Laws passed to target drug dealers, so-called “drug delivery resulting in death” laws, are being abused to persecute drug users who did nothing more than share a substance with someone else, often a loved one, that posed an equal risk to both parties. It doesn’t matter if the defendant was present, or even if they took life-saving measures; all that matters is that they supplied a drug that killed someone.
Why is this happening?
Maybe, some proponents think, removing a user from a community will reduce the flow of drugs, according to a New York Times piece that investigated the practice. Others adhere to the eye-for-an-eye school of justice. One prosecutor compared it to charging a driver responsible for a fatal collision.

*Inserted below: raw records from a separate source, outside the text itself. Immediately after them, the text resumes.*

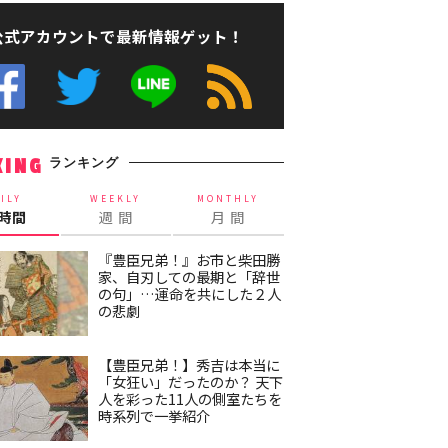
公式アカウントで最新情報ゲット！
ランキング
KING
ILY
WEEKLY
MONTHLY
4時間
週 間
月 間
『豊臣兄弟！』お市と柴田勝
家、自刃しての最期と「辞世
の句」…運命を共にした２人
の悲劇
【豊臣兄弟！】秀吉は本当に
「女狂い」だったのか？ 天下
人を彩った11人の側室たちを
時系列で一挙紹介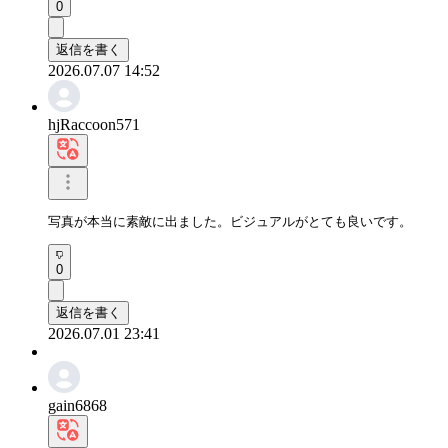
0
返信を書く
2026.07.07 14:52
hjRaccoon571
写真が本当に素敵に出ました。ビジュアルがとても良いです。
0
返信を書く
2026.07.01 23:41
gain6868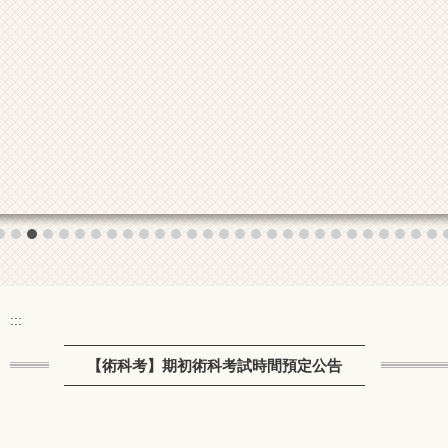
:::
【術科考】期初術科考試時間預定公告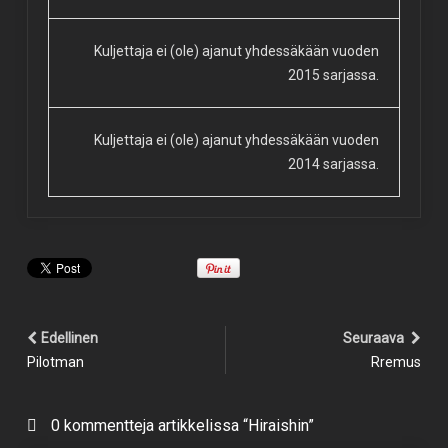
Kuljettaja ei (ole) ajanut yhdessäkään vuoden
2015 sarjassa.
Kuljettaja ei (ole) ajanut yhdessäkään vuoden
2014 sarjassa.
Edellinen
Seuraava
Pilotman
Rremus
0 kommentteja artikkelissa “Hiraishin”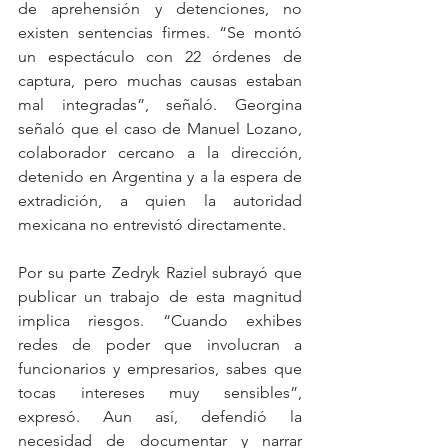
de aprehensión y detenciones, no 
existen sentencias firmes. “Se montó 
un espectáculo con 22 órdenes de 
captura, pero muchas causas estaban 
mal integradas”, señaló. Georgina 
señaló que el caso de Manuel Lozano, 
colaborador cercano a la dirección, 
detenido en Argentina y a la espera de 
extradición, a quien la autoridad 
mexicana no entrevistó directamente.
Por su parte Zedryk Raziel subrayó que 
publicar un trabajo de esta magnitud 
implica riesgos. “Cuando exhibes 
redes de poder que involucran a 
funcionarios y empresarios, sabes que 
tocas intereses muy sensibles”, 
expresó. Aun así, defendió la 
necesidad de documentar y narrar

This isn’t an isolated practice.
In 15 states where data was available, The New York Times found more than 1,000 prosecutions or arrests in accidental overdose deaths since 2015. Between 2015 and 2017, the number of cases nearly doubled. Dozens more cases were documented in news reports. In all, overdose prosecutions were found in 36 states, with charges ranging from involuntary manslaughter to first-degree murder.

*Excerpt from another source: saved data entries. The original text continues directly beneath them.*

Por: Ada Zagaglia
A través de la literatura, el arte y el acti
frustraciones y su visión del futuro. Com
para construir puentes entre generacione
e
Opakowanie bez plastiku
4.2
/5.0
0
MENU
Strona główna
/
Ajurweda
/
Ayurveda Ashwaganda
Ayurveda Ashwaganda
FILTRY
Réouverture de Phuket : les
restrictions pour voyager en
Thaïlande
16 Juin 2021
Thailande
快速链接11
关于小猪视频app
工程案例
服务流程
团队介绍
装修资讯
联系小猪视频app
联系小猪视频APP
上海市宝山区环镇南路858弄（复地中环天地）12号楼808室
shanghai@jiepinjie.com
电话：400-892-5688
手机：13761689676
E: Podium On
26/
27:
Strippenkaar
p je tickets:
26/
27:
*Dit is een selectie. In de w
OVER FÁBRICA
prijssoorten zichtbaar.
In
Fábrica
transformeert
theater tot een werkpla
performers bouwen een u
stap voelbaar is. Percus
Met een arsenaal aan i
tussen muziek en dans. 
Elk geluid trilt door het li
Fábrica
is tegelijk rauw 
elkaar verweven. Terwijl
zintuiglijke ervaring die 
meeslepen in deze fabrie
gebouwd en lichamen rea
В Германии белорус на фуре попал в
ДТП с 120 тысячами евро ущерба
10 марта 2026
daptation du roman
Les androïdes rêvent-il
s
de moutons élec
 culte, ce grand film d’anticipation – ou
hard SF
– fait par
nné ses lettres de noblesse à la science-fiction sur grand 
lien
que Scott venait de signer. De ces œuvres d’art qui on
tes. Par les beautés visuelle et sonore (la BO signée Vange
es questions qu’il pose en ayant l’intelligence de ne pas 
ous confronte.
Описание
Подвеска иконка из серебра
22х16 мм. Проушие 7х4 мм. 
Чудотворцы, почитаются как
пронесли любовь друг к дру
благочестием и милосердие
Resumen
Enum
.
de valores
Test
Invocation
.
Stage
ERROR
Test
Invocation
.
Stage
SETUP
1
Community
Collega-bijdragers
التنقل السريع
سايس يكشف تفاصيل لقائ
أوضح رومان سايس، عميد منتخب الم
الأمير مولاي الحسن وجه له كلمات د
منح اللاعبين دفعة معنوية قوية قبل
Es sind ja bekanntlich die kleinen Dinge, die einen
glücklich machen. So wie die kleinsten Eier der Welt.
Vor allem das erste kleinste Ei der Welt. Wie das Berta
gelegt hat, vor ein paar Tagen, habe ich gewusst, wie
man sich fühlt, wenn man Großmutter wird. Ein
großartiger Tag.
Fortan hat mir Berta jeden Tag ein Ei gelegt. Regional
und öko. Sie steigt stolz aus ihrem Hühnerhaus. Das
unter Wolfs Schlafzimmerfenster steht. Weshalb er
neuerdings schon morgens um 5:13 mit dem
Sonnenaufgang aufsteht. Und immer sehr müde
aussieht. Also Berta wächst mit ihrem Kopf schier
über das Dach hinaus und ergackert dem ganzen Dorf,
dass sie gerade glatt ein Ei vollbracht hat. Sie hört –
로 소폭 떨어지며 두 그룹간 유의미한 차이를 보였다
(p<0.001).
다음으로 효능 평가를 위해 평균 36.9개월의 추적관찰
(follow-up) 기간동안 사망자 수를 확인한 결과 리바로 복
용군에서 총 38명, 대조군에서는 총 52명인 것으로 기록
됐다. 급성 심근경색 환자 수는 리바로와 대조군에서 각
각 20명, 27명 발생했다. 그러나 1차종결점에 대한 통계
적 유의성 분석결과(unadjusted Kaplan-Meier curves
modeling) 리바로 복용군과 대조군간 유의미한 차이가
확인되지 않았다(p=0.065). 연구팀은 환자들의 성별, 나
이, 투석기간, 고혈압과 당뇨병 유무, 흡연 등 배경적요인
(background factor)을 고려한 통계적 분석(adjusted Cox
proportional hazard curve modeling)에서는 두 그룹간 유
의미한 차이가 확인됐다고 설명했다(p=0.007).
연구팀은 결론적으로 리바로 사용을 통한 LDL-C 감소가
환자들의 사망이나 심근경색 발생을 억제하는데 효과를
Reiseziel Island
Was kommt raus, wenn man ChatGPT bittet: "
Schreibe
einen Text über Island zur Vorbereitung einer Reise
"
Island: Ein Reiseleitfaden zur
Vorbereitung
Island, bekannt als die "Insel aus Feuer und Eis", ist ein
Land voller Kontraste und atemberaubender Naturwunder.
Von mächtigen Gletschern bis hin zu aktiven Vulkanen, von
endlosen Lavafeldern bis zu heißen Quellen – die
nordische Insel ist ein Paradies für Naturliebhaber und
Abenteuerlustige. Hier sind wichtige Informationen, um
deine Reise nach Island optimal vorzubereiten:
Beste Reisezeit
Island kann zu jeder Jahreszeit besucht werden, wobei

Rather than treatment, friends, siblings, and partners, themselves addicted and in mourning, receive harsh sentences.
Many of those convicted are serving hard time: A Long Island woman whose best friend texted her from a business trip asking for heroin was sentenced to six years after he died taking the drugs she sent him. A former pipe fitter in Minnesota who shot speedballs with a mother of three got 11 years. A Louisiana man who injected his fiancée — both were addicted, his lawyer said — got life without parole.

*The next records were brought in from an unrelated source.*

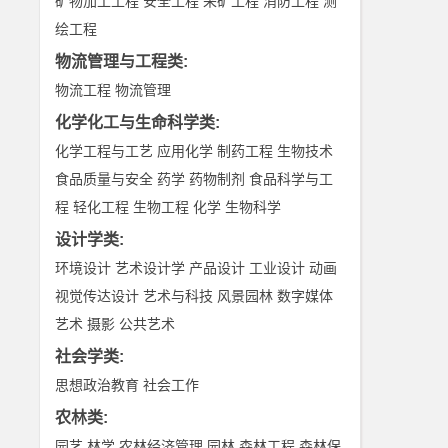
矿物加工工程
安全工程
采矿工程
消防工程
测
绘工程
物流管理与工程类
:
物流工程
物流管理
化学化工与生命科学类
:
化学工程与工艺
应用化学
制药工程
生物技术
食品质量与安全
药学
药物制剂
食品科学与工
程
轻化工程
生物工程
化学
生物科学
设计学类
:
环境设计
艺术设计学
产品设计
工业设计
动画
视觉传达设计
艺术与科技
风景园林
数字媒体
艺术
摄影
公共艺术
社会学类
:
思想政治教育
社会工作
农林类
:
园艺
林学
农林经济管理
园林
森林工程
森林保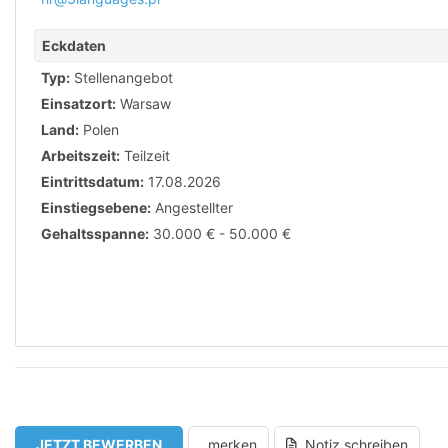
Eckdaten
Typ:
Stellenangebot
Einsatzort:
Warsaw
Land:
Polen
Arbeitszeit:
Teilzeit
Eintrittsdatum:
17.08.2026
Einstiegsebene:
Angestellter
Gehaltsspanne:
30.000 € - 50.000 €
JETZT BEWERBEN
merken
Notiz schreiben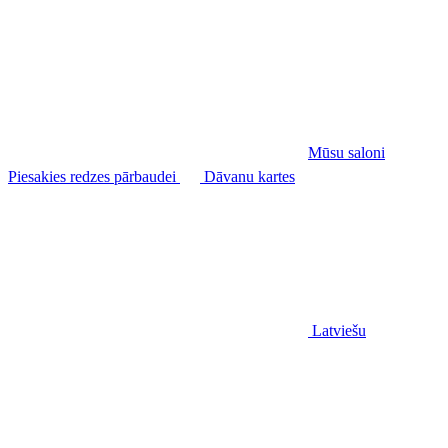
Mūsu saloni
Piesakies redzes pārbaudei
Dāvanu kartes
Latviešu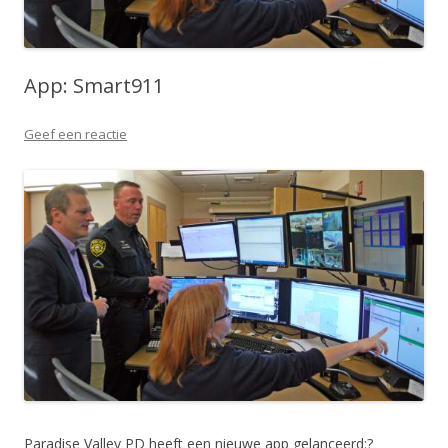
App: Smart911
Geef een reactie
Paradise Valley PD heeft een nieuwe app gelanceerd:?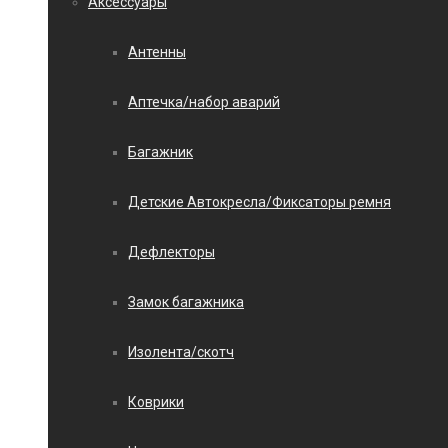
Аксессуары
Антенны
Аптечка/набор аварий
Багажник
Детские Автокресла/Фиксаторы ремня
Дефлекторы
Замок багажника
Изолента/скотч
Коврики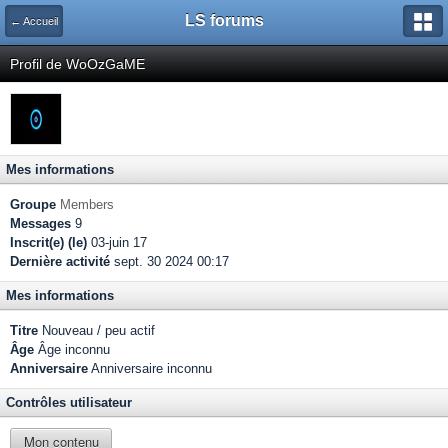
LS forums
← Accueil
Profil de WoOzGaME
Mes informations
Groupe
Members
Messages
9
Inscrit(e) (le)
03-juin 17
Dernière activité
sept. 30 2024 00:17
Mes informations
Titre
Nouveau / peu actif
Âge
Âge inconnu
Anniversaire
Anniversaire inconnu
Contrôles utilisateur
Mon contenu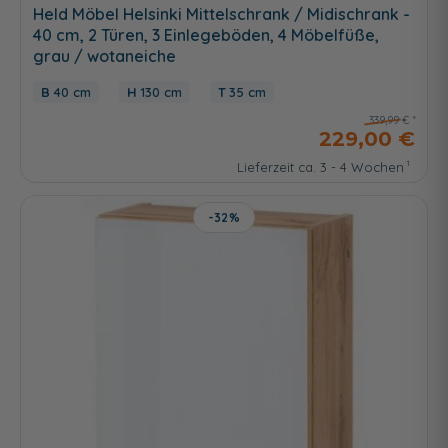
Held Möbel Helsinki Mittelschrank / Midischrank -
40 cm, 2 Türen, 3 Einlegeböden, 4 Möbelfüße,
grau / wotaneiche
40 cm
130 cm
35 cm
339,99 €
229,00 €
Lieferzeit ca. 3 - 4 Wochen
-32%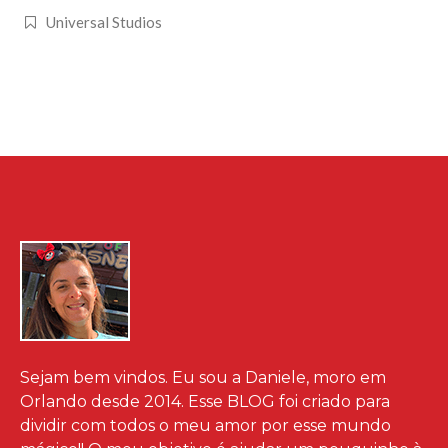
Universal Studios
Sejam bem vindos. Eu sou a Daniele, moro em
Orlando desde 2014. Esse BLOG foi criado para
dividir com todos o meu amor por esse mundo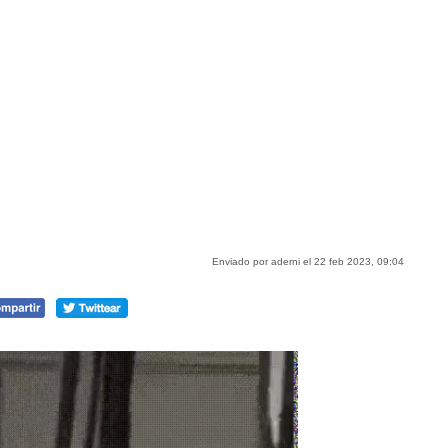
Enviado por aderni el 22 feb 2023, 09:04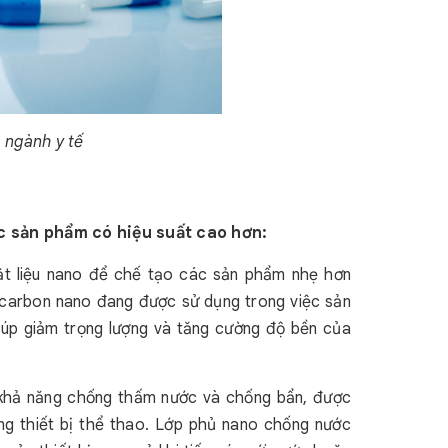
 ngành y tế
ác sản phẩm có hiệu suất cao hơn:
ật liệu nano để chế tạo các sản phẩm nhẹ hơn
i carbon nano đang được sử dụng trong việc sản
iúp giảm trọng lượng và tăng cường độ bền của
khả năng chống thấm nước và chống bẩn, được
ng thiết bị thể thao. Lớp phủ nano chống nước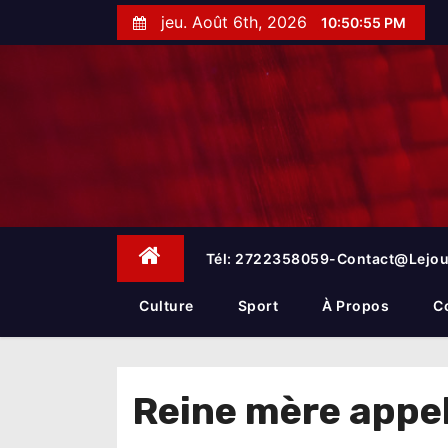
S
jeu. Août 6th, 2026
10:50:56 PM
k
i
p
t
o
c
o
n
t
e
Tél: 2722358059-Contact@lejou
n
t
Culture
Sport
À Propos
C
Reine mère appe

In at least one case, the defendant didn’t even intend to provide the drug at fault, fentanyl: He’d bought what he thought was Adderall for his girlfriend. After being charged, he committed suicide.
Drug delivery laws date to the 1980s; their purpose was to hold drug dealers accountable. But some states, now comfortable using these laws against users who share drugs, are passing new versions of the law with that use in mind.
These laws don’t make sense. It’s $33,000 per year on average to imprison someone who may well leave prison with not only the same addiction but a heightened risk of committing a crime. Meanwhile it’s $5,000 to $7,000 to treat addiction with methadone. Even prosecutors who pursue these charges avidly recognize that they have no deterrent effect and they’re not leading to high-level drug dealers.
Then there’s human decency. That, too, would counsel against injudicious overdose prosecutions.